*Extrait*:
----

Le gouvernement russe utilise également des mesures législatives pour supprimer les voix de l'opposition. En fin décembre 2020, le président Poutine a signé un grand nombre de projets de loi, incluant des restrictions sur les manifestations, l'information en ligne, et sur les individus et les organisations recevant des fonds de sources étrangères pour leurs activités. Les campagnes médiatiques agressives menées par l'État discréditent le travail de la société civile, et les attaques contre les acteurs de la société civile, comme dans les années précédentes, restent fréquentes.

Le gouvernement russe a clairement indiqué qu'il n'était pas disposé à répondre aux préoccupations de la communauté internationale sur ces enjeux. Au début de février 2021, trois diplomates ont été expulsés du pays après avoir observé les réactions publiques au traitement de M. Navalny.

La tentative de meurtre, la condamnation et l'emprisonnement d'Alexey Navalny démontrent le mépris continu du gouvernement russe pour les valeurs de l'État de droit, ainsi que sa volonté de violer les droits de la personne de ses citoyens. C'est un exemple d'un modèle de comportement qui suggère que la Russie continuera à cibler les voix de l'opposition et les personnes qu'il juge menaçantes.

Le Canada n'a cessé de condamner ce dernier exemple de mépris des droits de la personne et du droit international de la part de la Russie. En plus d'une déclaration du ministre des Affaires étrangères le 2 septembre 2020, le Canada a également rejoint les déclarations du G7 et du Conseil de l'Atlantique Nord condamnant ces actions.

----

*Consigne*: Dans l'extrait sur la Russie, relevez s'il vous plaît tout ce que visent les restrictions des projets de loi signés par le président Poutine fin décembre 2020.

*Données fournies*:
----

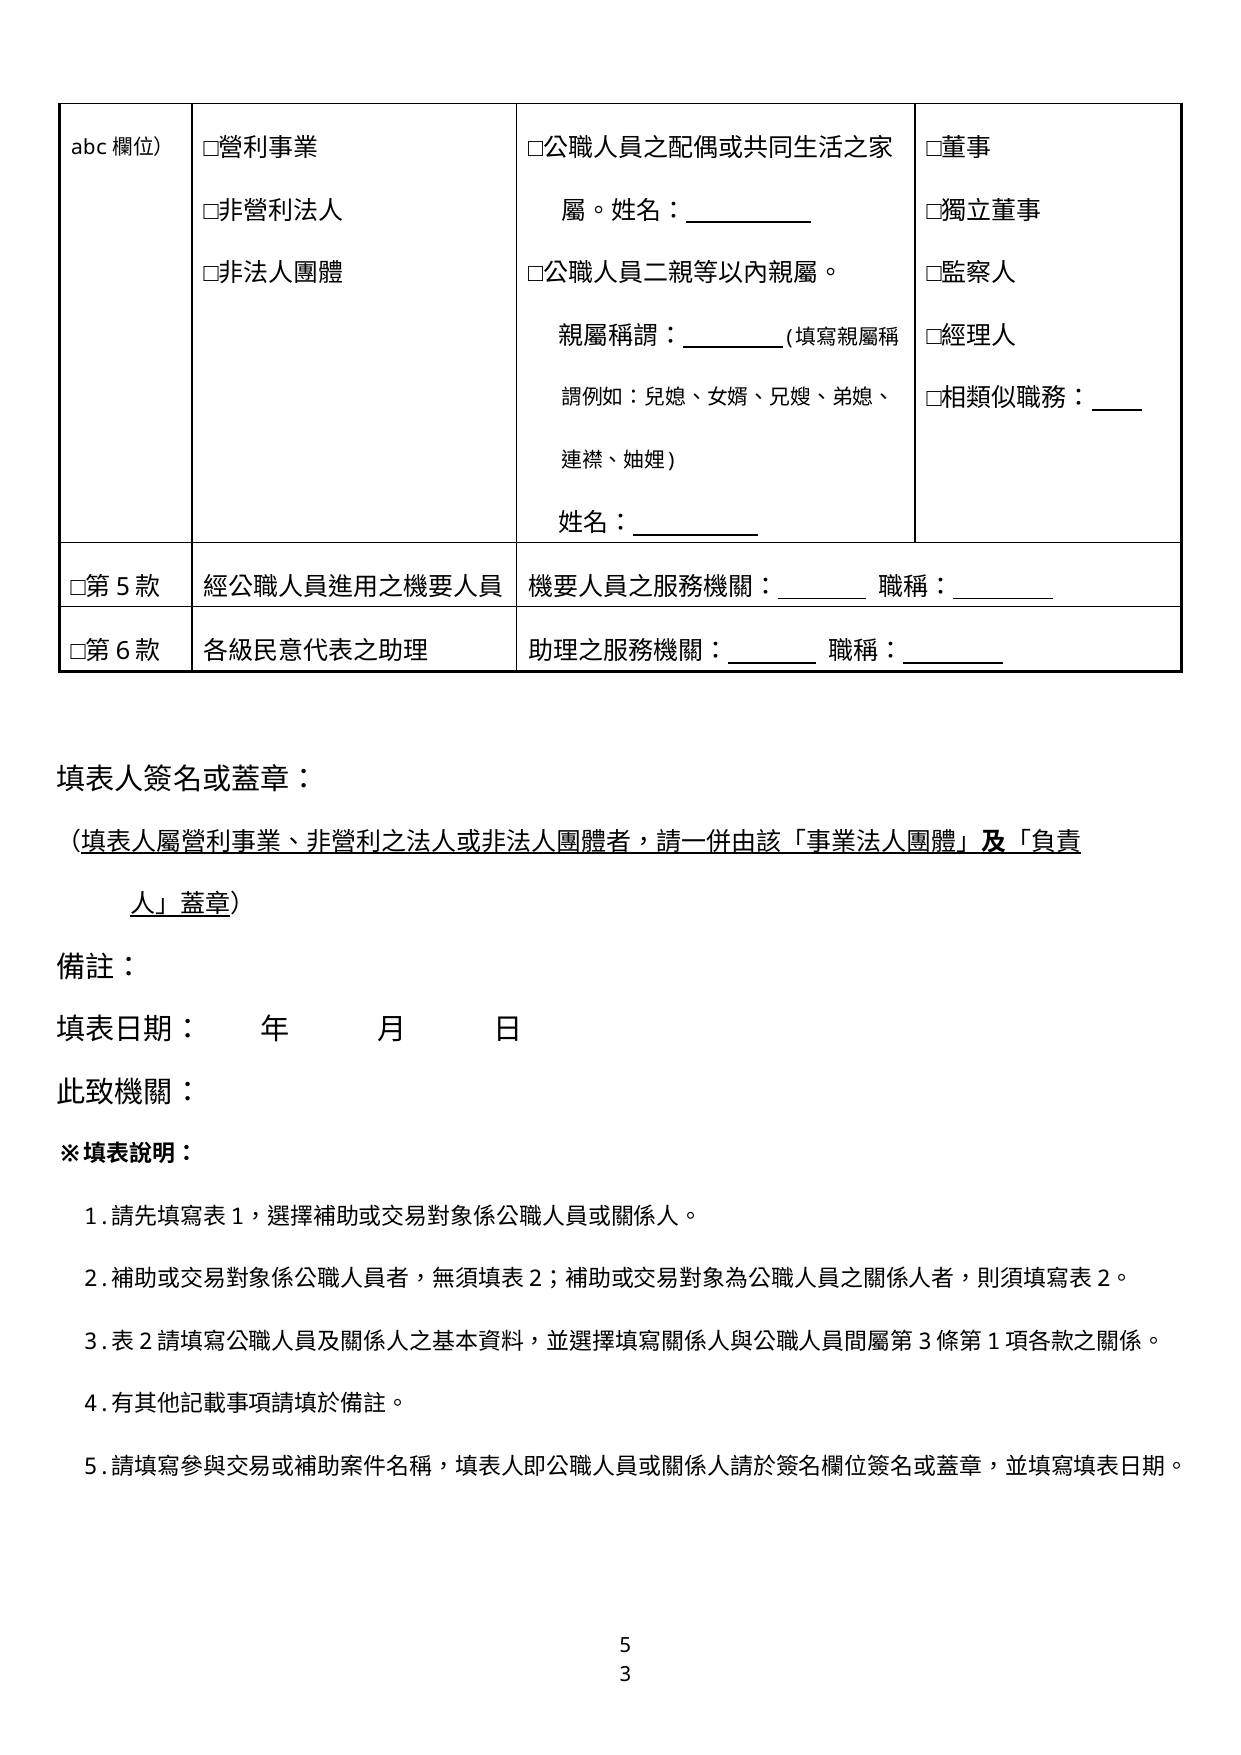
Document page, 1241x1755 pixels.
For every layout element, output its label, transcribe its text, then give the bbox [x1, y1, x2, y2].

----

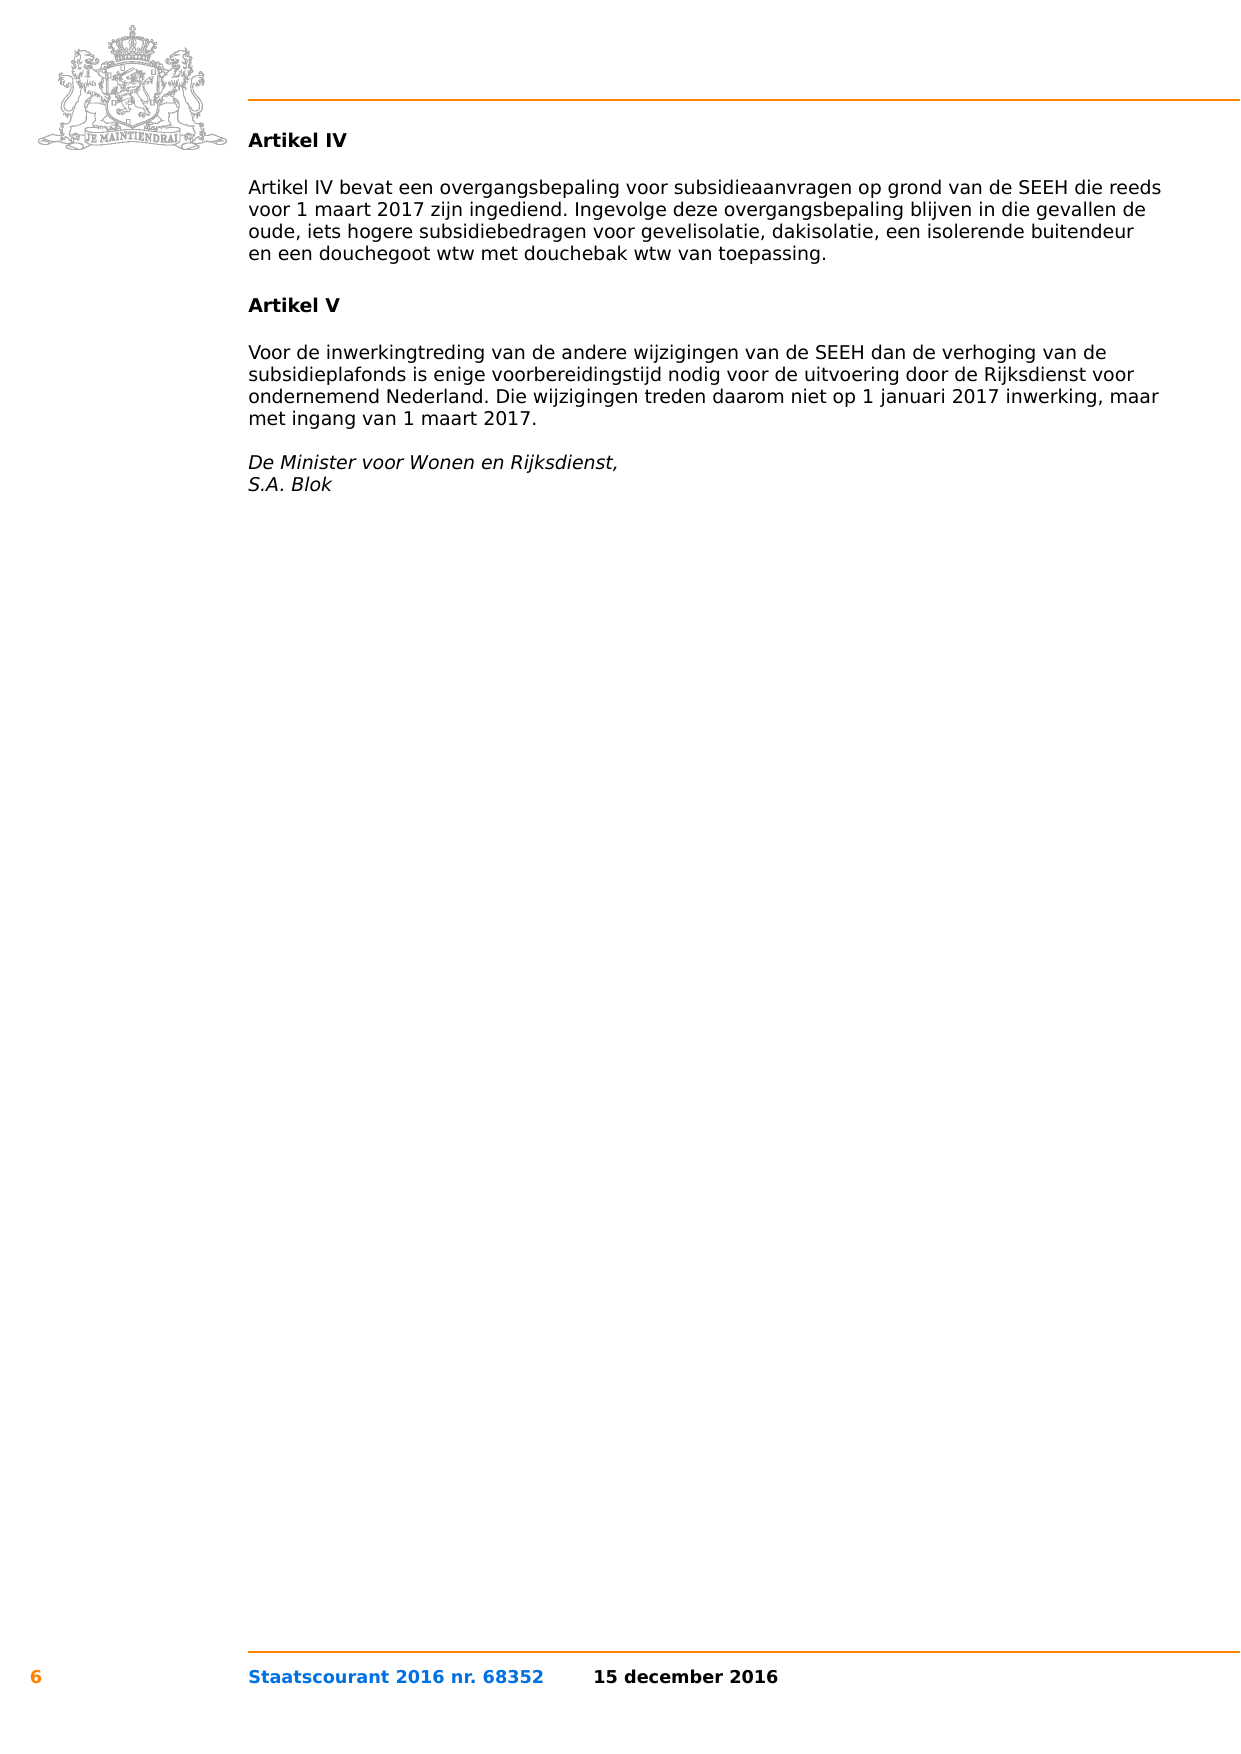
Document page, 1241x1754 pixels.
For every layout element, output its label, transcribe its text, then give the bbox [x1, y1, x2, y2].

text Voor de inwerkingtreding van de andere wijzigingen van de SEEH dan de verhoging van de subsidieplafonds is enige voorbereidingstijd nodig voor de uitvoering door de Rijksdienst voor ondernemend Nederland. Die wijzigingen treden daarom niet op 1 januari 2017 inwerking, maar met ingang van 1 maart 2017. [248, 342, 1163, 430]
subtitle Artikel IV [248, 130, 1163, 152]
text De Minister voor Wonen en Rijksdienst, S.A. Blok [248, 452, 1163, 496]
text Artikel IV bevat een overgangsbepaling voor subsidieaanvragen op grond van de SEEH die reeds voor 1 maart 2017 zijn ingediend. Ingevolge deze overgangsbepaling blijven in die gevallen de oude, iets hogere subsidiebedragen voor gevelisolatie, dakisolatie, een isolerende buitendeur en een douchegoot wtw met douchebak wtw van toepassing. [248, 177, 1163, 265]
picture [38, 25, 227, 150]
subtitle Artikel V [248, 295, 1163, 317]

----

*Réponse*:
- les manifestations
- l'information en ligne
- les individus et les organisations recevant des fonds de sources étrangères pour leurs activités